18. From the above provisions of law, it is clear that the Land Registrar is the person who registers a Restriction. It is also evident that restrictions are not supposed to endure indefinitely on a title and that the Registrar of their own volition or on application by an interested party, or the court on notice to the Registrar may order a restriction to be removed. In this case the Restriction is said to have been registered on 27. 04. 2021 and the same indicates that “no dealings until Embu ELC Case No. 83 of 2016 pending in court is heard and determined.” Has Embu ELC Case No. 83 of 2016 been heard and determined? The answer is obviously no. Have the applicants demonstrated why the court should order removal of the said Restriction prematurely? Again the answer is no. In fact, in their written submissions, none of the parties addressed the issue of removing the said Restriction. It was the Applicant’s duty to demonstrate why the Restriction ought to be removed as they are parties seeking for the said orders but they failed to do so. I must therefore reject their claim.

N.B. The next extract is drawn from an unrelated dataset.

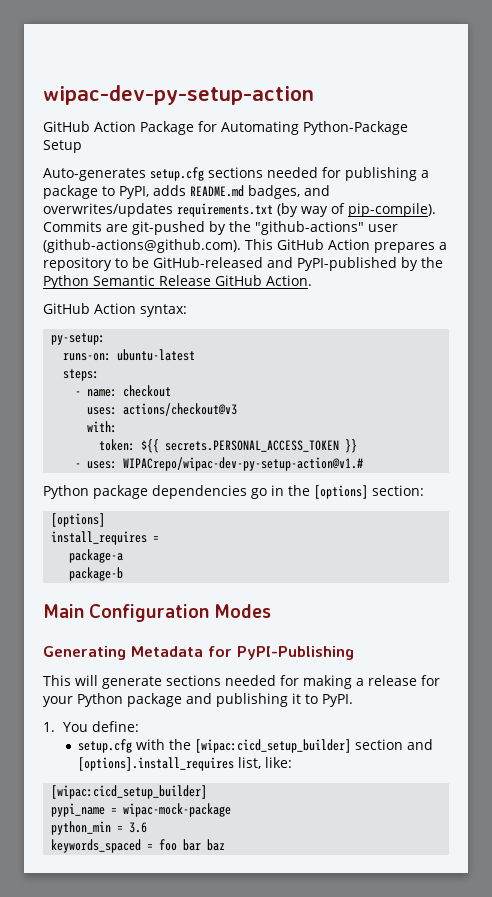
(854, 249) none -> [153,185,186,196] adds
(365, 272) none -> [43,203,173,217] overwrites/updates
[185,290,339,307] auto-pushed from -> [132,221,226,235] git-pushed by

19. The upshot of the foregoing is that I dismiss the Applicant’s Notice of Motion dated 07. 04. 2022 in its entirety with costs to the Respondents.

RULING DATED, SIGNED AND DELIVERED IN OPEN COURT AT EMBU THIS 6TH DAY OF NOVEMBER, 2023. A.K. KANIARUJUDGEIn the presence of Njeru Ithiga for plaintiff in the main suit; plaintiffs in the counter-claim present in person; Mureithi Z.D. for M/s Mbwiria for 3rd plaintiff in the counter-claim. Kamunda Andrew for Kamunda Daniel for 3rd to 7th, 12th, 19th, 21st, 26th to 32nd, 34th, 37th to 40th, 42nd, 46th, 47th, 49th, 57th, 61st to 63rd, 68th, 70th and 74th defendants.Rose Njeru for the defendants in the main suit who are 1st and 2nd plaintiffs in the counter-claim.M/s Waithera Mwangi for 43rd A and 43rd B defendant/Applicants in the counter claim.